The 54-year-old Tortorella got the Rangers back into the playoffs, and New York outlasted Washington in seven games in the first round of the playoffs before being knocked out by Boston.

Tortorella made curious comments on Monday when the Rangers packed up for the season, remarks that could have led to his ouster.

In his final meeting with reporters, Tortorella said the Rangers weren't emotionally ready to take on Boston after getting past Washington with back-to-back shutout wins when they faced elimination.

"One of the things, and it falls on my shoulders, is our team's mindset going into another round," Tortorella said. "I don't think our mindset was ready to play another series and to the level you need to be at. It didn't have a playoff atmosphere.

"That's what I struggle with right now. I didn't do a good enough job in correcting and getting their mindset back to not only play at the level of a Game 7 in the first round, but get ready for round 2, which is always going to be tougher."

But Tortorella was defiant in his assessment that this wasn't a down year for the club.

"I know the surrounding feeling here is that it was a negative season, a disappointing season. I don't buy it and I won't," Tortorella said. "There are some good things that happened. I don't think we took a step backward. I think this is a sideways step in our lineup and how things worked out.

"We played really well our last couple of months to get in, found a way to win a big series against Washington, and against Boston I thought we competed right to the end."

Star goalie Henrik Lundqvist disagreed with that assessment. Lundqvist is entering the final year of his contract and would be eligible to be an unrestricted free agent next summer.

"It is a step back," Lundqvist said. "We were in the conference finals last year, we had high expectations on ourselves this year. It didn't go our way, so yeah it is a step back. It's tough to make it there, though. You can't just expect it to happen."

Sather said he hadn't talked to Lundqvist, but added the team's plan is to sign him to a new long-term deal.

The Rangers entered the 48-game season as a prime contender to win the Stanley Cup, especially after the offseason acquisition of top forward Rick Nash in a trade with Columbus.

After a slow start, the Rangers rallied to a 26-18-4 record and the No. 6 seed in the Eastern Conference playoffs.

New York struggled to score in the postseason, and Nash and Brad Richards were among the biggest offenders. Nash recorded only one goal and five assists in the Rangers' 12 playoff games.

Richards, who has seven years remaining on a nine-year deal, was a bigger disappointment and was a healthy scratch in the final two games against the Bruins. Sather said that move was an organizational decision.

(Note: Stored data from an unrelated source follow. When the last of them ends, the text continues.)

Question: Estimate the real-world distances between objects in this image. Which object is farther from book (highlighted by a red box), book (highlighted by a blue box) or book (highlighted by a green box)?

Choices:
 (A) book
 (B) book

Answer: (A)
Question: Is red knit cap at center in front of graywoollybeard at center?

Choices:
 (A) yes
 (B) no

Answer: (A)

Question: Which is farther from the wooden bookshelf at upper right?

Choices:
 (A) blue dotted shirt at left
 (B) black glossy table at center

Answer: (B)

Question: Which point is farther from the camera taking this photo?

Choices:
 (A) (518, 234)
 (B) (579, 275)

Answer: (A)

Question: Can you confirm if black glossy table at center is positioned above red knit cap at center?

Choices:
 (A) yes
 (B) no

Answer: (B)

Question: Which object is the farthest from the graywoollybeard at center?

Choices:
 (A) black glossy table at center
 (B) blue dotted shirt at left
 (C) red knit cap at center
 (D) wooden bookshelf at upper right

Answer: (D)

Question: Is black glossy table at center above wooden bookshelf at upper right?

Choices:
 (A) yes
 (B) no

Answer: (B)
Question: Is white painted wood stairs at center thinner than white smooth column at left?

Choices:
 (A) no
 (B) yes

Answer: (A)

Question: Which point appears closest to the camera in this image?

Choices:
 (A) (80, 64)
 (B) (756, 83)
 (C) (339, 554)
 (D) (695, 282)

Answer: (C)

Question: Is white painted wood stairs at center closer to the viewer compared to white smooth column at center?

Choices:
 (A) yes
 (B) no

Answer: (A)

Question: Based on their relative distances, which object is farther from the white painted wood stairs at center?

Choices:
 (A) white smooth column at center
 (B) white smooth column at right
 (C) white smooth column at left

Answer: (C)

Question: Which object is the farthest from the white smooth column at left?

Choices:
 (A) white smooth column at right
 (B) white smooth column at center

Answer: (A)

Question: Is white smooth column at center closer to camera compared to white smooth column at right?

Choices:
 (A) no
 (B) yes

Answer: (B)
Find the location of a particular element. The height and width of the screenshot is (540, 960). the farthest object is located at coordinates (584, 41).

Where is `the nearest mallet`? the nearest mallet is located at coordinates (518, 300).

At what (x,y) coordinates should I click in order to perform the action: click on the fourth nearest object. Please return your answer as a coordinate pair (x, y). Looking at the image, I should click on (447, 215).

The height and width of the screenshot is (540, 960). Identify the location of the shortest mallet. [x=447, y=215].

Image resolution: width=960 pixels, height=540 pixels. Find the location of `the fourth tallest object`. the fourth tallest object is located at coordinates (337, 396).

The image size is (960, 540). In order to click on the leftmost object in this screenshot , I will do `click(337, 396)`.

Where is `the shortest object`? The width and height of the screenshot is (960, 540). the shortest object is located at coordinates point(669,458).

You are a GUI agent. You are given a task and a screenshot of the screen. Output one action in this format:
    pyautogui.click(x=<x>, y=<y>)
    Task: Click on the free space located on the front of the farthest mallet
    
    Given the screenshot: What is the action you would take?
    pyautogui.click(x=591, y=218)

Richards had thrived under Tortorella when they won the Stanley Cup with Tampa Bay, but he managed only one goal and zero assists in his 10 postseason games. Richards also is likely to be gone from the Rangers, who can buy out the remainder of his lucrative deal and remove him from the salary cap that will go down next season.

Tortorella is the career leader in wins by a U.S.-born coach with 410. He was an assistant coach with the Rangers in the 1999-2000 season and took over for John Muckler as head coach for the final four games.

Tortorella was then hired by the Lightning and he was their coach for seven seasons, going 239-222-36-38 and earning the Jack Adams Award as NHL coach of the year in the championship season.